Terence Malick’s latest film depicts the true story of Austrian conscientious objector Franz Jägerstätter, who refuses to declare an oath of allegiance to Hitler and fight for the Nazis. A heart-wrenching tale of sacrifice and heroism in the face of insurmountable odds and detestable evil, the film displays brief glimpses of brilliance.
Jörg Widmer’s cinematography does much to salvage A Hidden Life and prevents its star rating from plummeting any lower. The luscious green hills of the Austrian countryside are captured beautifully with a Blakean reverence for nature. At times, Widmer’s talent is very effectively employed. One particularly outstanding shot of the Alps is accompanied by the tune of roaring planes from German bombers; Hitler’s fascist war machine ominously hangs over Franz and those he holds dear, corrupting the idyllic landscape.
This sounds like the makings of a truly moving and powerful film. Which is precisely why Malick’s execution is infuriating. All the elements are there: precise filming, actors capable of stirring performances and fantastic sound design placed alongside a heart wrenching score. It is thus frustratingly disappointing that the sum of all these individual parts has become bloated and lacks any real impact.
The immaculate setting of scene and conflict seem to have led Malick into self-indulgence where he has subsequently forgotten to produce a film that carries more than just aesthetics. It is arguably impressive that he has managed to numb the potential effects of Widmer’s outstanding cinematography by drawing out shots to the point of contrivance. The first time we see the Alps shrouded in mist they are a sublimic backdrop to a tragic story, yet after repeated employment of this technique, such moments lose their poignancy. There is no need for A Hidden Life to stretch to almost three hours long, which has resulted in repetition over emotional impact.
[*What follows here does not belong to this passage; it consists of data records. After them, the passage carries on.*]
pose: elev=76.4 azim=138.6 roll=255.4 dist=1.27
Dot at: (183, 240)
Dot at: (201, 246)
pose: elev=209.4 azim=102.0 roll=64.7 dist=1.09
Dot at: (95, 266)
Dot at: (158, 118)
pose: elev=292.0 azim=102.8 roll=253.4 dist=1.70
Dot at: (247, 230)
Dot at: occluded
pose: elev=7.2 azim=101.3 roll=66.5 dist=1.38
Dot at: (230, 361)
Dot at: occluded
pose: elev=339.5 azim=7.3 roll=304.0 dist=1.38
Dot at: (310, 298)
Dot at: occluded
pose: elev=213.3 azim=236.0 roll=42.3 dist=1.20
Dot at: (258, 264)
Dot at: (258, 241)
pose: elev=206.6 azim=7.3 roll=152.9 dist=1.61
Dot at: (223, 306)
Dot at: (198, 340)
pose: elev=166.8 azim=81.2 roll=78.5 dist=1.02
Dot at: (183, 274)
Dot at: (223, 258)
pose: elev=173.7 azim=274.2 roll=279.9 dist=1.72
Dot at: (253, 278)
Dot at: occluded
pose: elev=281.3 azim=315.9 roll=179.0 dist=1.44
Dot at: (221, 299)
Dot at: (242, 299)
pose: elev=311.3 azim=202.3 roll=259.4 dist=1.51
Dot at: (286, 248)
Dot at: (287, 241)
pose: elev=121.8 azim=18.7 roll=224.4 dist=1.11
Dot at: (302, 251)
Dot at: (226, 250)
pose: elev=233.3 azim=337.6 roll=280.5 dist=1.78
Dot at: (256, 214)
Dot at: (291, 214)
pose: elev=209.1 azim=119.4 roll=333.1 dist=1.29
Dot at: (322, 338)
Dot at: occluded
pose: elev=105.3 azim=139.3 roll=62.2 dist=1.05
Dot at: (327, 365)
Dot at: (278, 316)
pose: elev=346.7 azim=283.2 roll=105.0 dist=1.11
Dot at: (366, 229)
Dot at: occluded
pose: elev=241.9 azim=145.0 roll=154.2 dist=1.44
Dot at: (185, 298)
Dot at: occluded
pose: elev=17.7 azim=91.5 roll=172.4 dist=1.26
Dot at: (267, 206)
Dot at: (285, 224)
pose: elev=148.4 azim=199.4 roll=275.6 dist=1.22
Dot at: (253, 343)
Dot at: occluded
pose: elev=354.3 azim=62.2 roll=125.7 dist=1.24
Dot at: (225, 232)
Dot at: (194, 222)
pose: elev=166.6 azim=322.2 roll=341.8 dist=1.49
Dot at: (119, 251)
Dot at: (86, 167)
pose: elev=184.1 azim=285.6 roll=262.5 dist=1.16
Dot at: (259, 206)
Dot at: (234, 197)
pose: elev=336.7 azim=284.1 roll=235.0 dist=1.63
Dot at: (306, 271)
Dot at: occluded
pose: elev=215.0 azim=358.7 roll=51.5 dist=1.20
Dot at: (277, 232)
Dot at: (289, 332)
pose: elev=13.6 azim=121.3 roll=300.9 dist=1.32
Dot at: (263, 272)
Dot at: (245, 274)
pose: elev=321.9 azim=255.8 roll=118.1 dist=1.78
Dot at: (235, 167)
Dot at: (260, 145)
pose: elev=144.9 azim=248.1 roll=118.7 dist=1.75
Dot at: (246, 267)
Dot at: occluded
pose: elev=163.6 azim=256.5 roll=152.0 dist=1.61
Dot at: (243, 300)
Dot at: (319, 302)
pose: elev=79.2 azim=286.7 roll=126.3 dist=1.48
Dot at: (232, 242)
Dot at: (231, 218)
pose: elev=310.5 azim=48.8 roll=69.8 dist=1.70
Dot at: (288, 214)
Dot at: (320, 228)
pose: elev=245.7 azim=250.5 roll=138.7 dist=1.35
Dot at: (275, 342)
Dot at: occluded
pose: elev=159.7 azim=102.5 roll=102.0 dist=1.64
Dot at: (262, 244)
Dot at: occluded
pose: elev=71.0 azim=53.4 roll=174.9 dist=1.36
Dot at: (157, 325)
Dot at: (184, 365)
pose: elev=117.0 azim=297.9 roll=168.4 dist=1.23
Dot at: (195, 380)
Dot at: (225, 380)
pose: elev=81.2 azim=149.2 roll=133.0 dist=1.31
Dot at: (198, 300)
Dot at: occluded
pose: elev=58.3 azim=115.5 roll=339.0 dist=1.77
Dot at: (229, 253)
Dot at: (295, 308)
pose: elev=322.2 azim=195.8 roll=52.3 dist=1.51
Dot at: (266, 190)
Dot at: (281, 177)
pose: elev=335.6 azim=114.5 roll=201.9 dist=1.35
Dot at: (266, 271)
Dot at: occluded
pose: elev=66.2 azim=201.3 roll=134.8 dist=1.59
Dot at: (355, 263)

For a story about a man staring death in the face as he defies one of the most powerful military forces in human history, there is a distinct lack of tension. Of course, there is no need for the film to be warped into a form of action film or thriller; a slow pace could have indeed been effective if handled correctly, but unfortunately the opposite is true. One painful example of this comes from a poorly executed employment of pathetic fallacy. Dark clouds swarm around the skies of the village as Malick’s clunky assembly of the sequence renders it entirely inauthentic, with the camera remaining too long fixated on poorly directed actors. All that is missing is for the protagonist to narrate to us once again and announce: “hey, bad stuff is gonna happen!”.
A Hidden Life is not an awful film. It may well be worth seeing purely for certain standout moments, yet it rightly deserves criticism for falling so far short of the masterpiece it could have been.